# First exam 2day - The Aftermath



## Stavros88 (Dec 6, 2008)

That was HOOOOOOOOOOOOOOOOOOOOOOOOOOOOOOOOOOOOOOOOOOOOOOOOOOOOOOOOOOOOOOOOOOOOOOOOOOOOOOOORRIBLE!!!!!!
I hate exams and examiners and people who turn up to an exam with a cold and sniff every 16 seconds 
That was awful, just friggin awful. And I have my second exam 2moro!!!!!! :'( 
If anyone has any heroin for sale I'll take it off your hands, going to ****ing need it!!!!!!


----------



## DiegotheDestroyer (Sep 16, 2008)

You should have joined the Army like I did!


----------



## Stavros88 (Dec 6, 2008)

I know :'( I hate exams.
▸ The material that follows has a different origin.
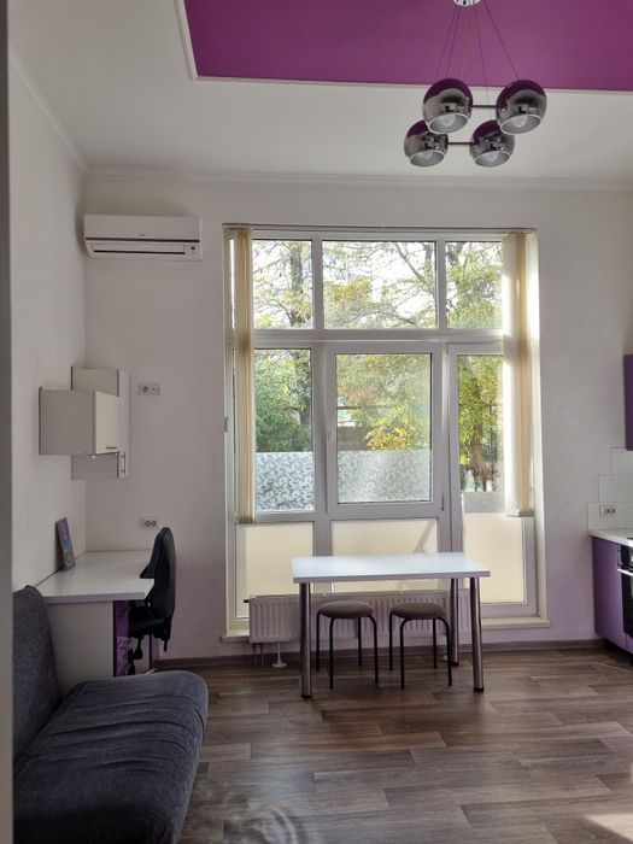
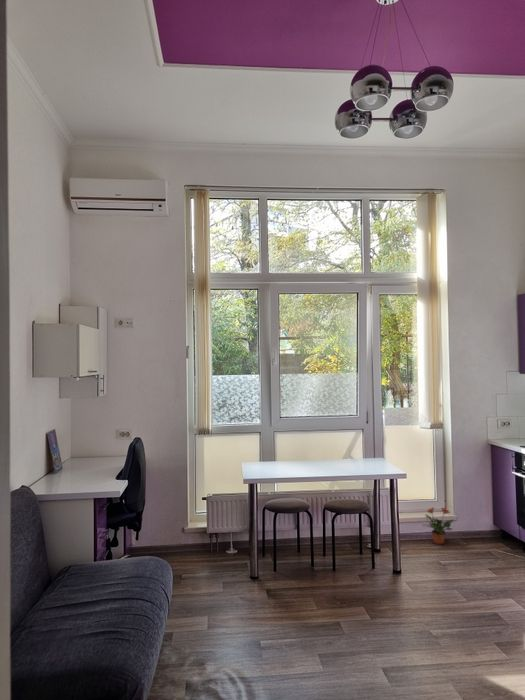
+ potted plant [421,506,455,546]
Exams r scum!!!!! And giving me 2 in a row is a type of unfair that makes me want to go kick kittens!


----------



## Stavros88 (Dec 6, 2008)

Speaking of Kittens: saw this website in someone's screenname : http://www.catsthatlooklikehitler.com


----------



## DiegotheDestroyer (Sep 16, 2008)

I have experienced that cats who look like hitler

*thinks of a horrible disgusting site to post*


----------